World Tuberculosis(TB) Day is observed on March 24 every year in order to spread awareness about the health, social and economic consequences of the global epidemic of tuberculosis (TB) and efforts to eliminate the disease.
Latent Tuberculosis patients do not show any symptoms while one of the major symptoms that show in those suffering from active Tuberculosis includes cough that lasts over a period of three weeks. Other signs and symptoms of the disease include unintentional weight loss, pain in the chest, blood in cough, fever, unexplained fatigue, etc. If an individual experiences these signs he or she should not ignore it and must consult a doctor immediately.
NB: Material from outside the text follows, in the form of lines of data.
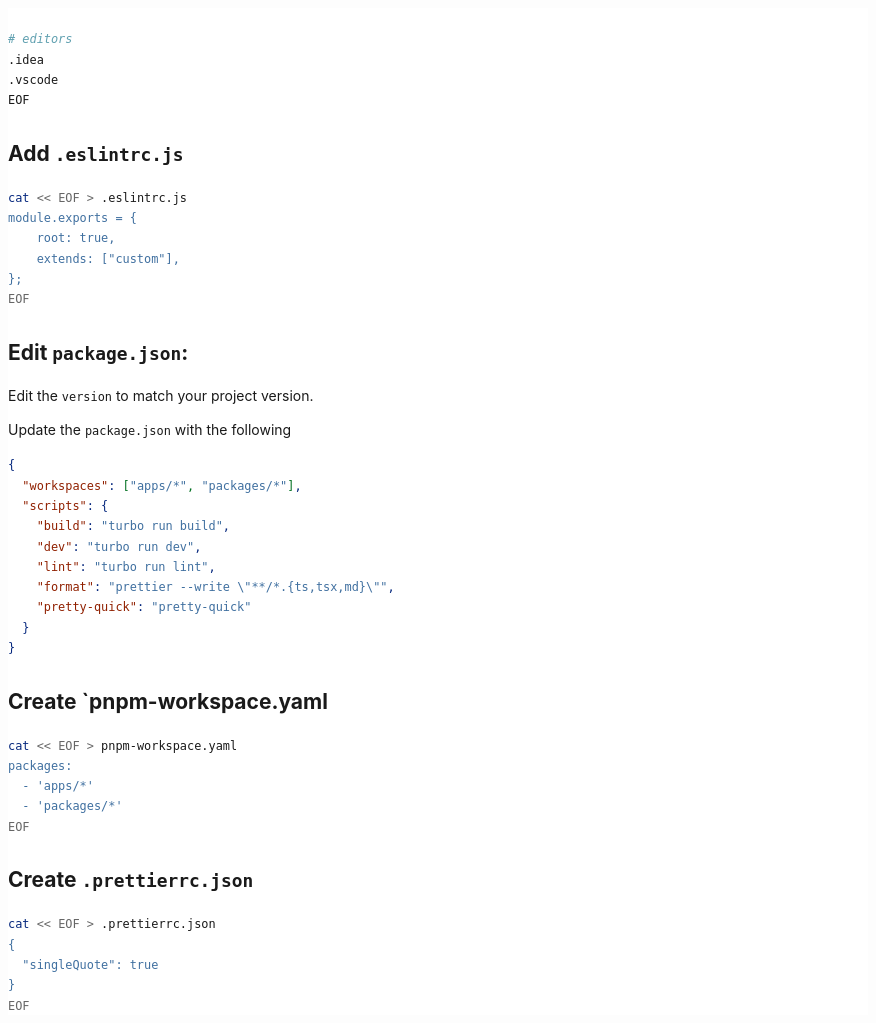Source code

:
 ```bash

# editors
.idea
.vscode
EOF
```

## Add `.eslintrc.js`

```bash
cat << EOF > .eslintrc.js
module.exports = {
    root: true,
    extends: ["custom"],
};
EOF
```

## Edit `package.json`:

Edit the `version` to match your project version.

Update the `package.json` with the following

```json
{
  "workspaces": ["apps/*", "packages/*"],
  "scripts": {
    "build": "turbo run build",
    "dev": "turbo run dev",
    "lint": "turbo run lint",
    "format": "prettier --write \"**/*.{ts,tsx,md}\"",
    "pretty-quick": "pretty-quick"
  }
}
```

## Create `pnpm-workspace.yaml

```bash
cat << EOF > pnpm-workspace.yaml
packages:
  - 'apps/*'
  - 'packages/*'
EOF
```

## Create `.prettierrc.json`

```bash
cat << EOF > .prettierrc.json
{
  "singleQuote": true
}
EOF
```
World Tuberculosis Day 2021: Theme and Significance
The theme of World TB Day 2021 – ‘The Clock is Ticking’ –conveys the sense that the world is running out of time to act on the commitments to end TB made by global leaders. This is especially critical in the context of the COVID-19 pandemic that has put End TB progress at risk, and to ensure equitable access to prevention and care in line with WHO’s drive towards achieving Universal Health Coverage.
TB remains one of the world’s deadliest infectious killers. Each day, nearly 4000 lose their lives to TB and close to 28,000 people fall ill with this preventable and curable disease. Global efforts to combat TB have saved an estimated 63 million lives since the year 2000.
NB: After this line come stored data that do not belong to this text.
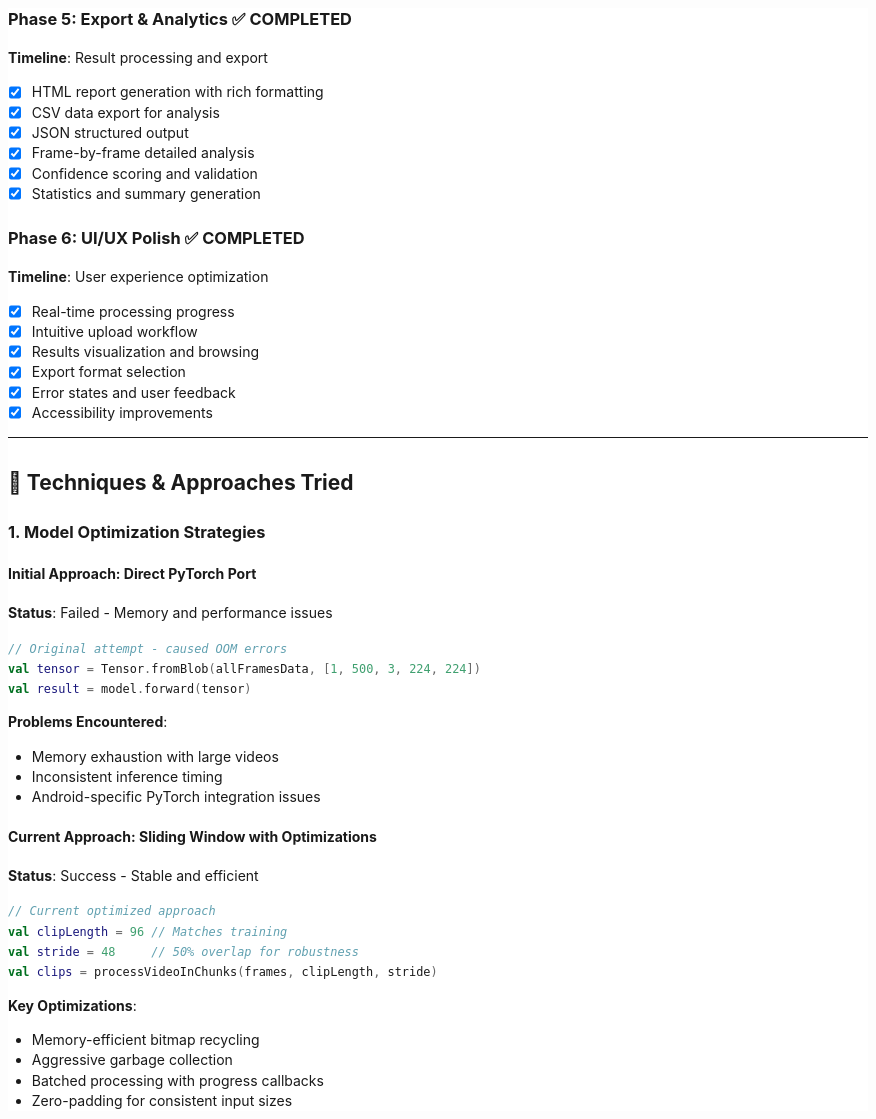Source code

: ### Phase 5: Export & Analytics ✅ COMPLETED
**Timeline**: Result processing and export
- [x] HTML report generation with rich formatting
- [x] CSV data export for analysis
- [x] JSON structured output
- [x] Frame-by-frame detailed analysis
- [x] Confidence scoring and validation
- [x] Statistics and summary generation

### Phase 6: UI/UX Polish ✅ COMPLETED
**Timeline**: User experience optimization
- [x] Real-time processing progress
- [x] Intuitive upload workflow
- [x] Results visualization and browsing
- [x] Export format selection
- [x] Error states and user feedback
- [x] Accessibility improvements

---

## 🔬 Techniques & Approaches Tried

### 1. Model Optimization Strategies

#### Initial Approach: Direct PyTorch Port
**Status**: Failed - Memory and performance issues
```kotlin
// Original attempt - caused OOM errors
val tensor = Tensor.fromBlob(allFramesData, [1, 500, 3, 224, 224])
val result = model.forward(tensor)
```

**Problems Encountered**:
- Memory exhaustion with large videos
- Inconsistent inference timing
- Android-specific PyTorch integration issues

#### Current Approach: Sliding Window with Optimizations
**Status**: Success - Stable and efficient
```kotlin
// Current optimized approach
val clipLength = 96 // Matches training
val stride = 48     // 50% overlap for robustness
val clips = processVideoInChunks(frames, clipLength, stride)
```

**Key Optimizations**:
- Memory-efficient bitmap recycling
- Aggressive garbage collection
- Batched processing with progress callbacks
- Zero-padding for consistent input sizes
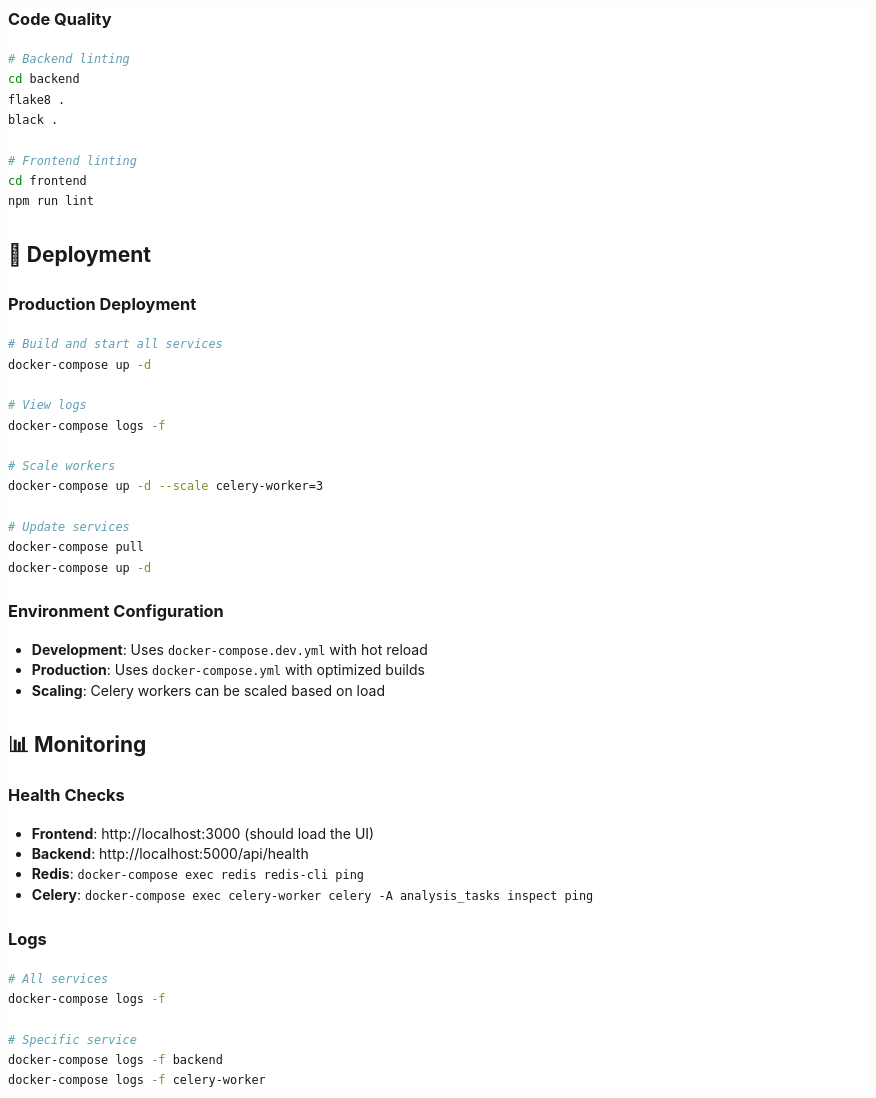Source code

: ### Code Quality
```bash
# Backend linting
cd backend
flake8 .
black .

# Frontend linting
cd frontend
npm run lint
```

## 🚀 Deployment

### Production Deployment
```bash
# Build and start all services
docker-compose up -d

# View logs
docker-compose logs -f

# Scale workers
docker-compose up -d --scale celery-worker=3

# Update services
docker-compose pull
docker-compose up -d
```

### Environment Configuration
- **Development**: Uses `docker-compose.dev.yml` with hot reload
- **Production**: Uses `docker-compose.yml` with optimized builds
- **Scaling**: Celery workers can be scaled based on load

## 📊 Monitoring

### Health Checks
- **Frontend**: http://localhost:3000 (should load the UI)
- **Backend**: http://localhost:5000/api/health
- **Redis**: `docker-compose exec redis redis-cli ping`
- **Celery**: `docker-compose exec celery-worker celery -A analysis_tasks inspect ping`

### Logs
```bash
# All services
docker-compose logs -f

# Specific service
docker-compose logs -f backend
docker-compose logs -f celery-worker
```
World Tuberculosis Day 2021: History
The date of 24th March marks the day in 1882 when Dr. Robert Koch announced that he had discovered the bacterium that causes TB, which opened the way towards diagnosing and curing this disease.
According to Koch’s colleague, Paul Ehrlich, “At this memorable session, Koch appeared before the public with an announcement which marked a turning point in the story of a virulent human infectious disease. In clear, simple words Koch explained the aetiology of tuberculosis with convincing force, presenting many of his microscope slides and other pieces of evidence.”
On World TB Day, WHO calls on everyone to keep the promise to:
- Accelerate the End TB Response to reach the targets set in Sustainable Development Goals, WHO End TB Strategy, the Moscow Declaration to End TB, and the political declaration of the UN High-Level Meeting on TB.
- Diagnose and treat 40 million people with TB by 2022 including 3.5 million children and 1.5 million people with drug-resistant TB. This is in line with WHO’s overall drive towards Universal Health Coverage and the WHO Director General’s flagship initiative “Find. Treat. All. #EndTB” jointly with the Global Fund and Stop TB Partnership.
- Reach 30 million people with TB preventive treatment by 2022 so that those people most at risk receive TB preventive treatment, including 24 million household contacts of TB patients – 4 million of whom are children under 5 – and 6 million people living with HIV.
- Mobilize sufficient and sustainable financing to reach USD 13 billion a year to support efforts to end TB; for every USD 1 invested to end TB, USD 43 is returned as the benefits of a healthy functioning society (Economist/ Copenhagen Consensus).
- Invest in TB research to reach at least USD 2 billion a year for better science, better tools, and better delivery.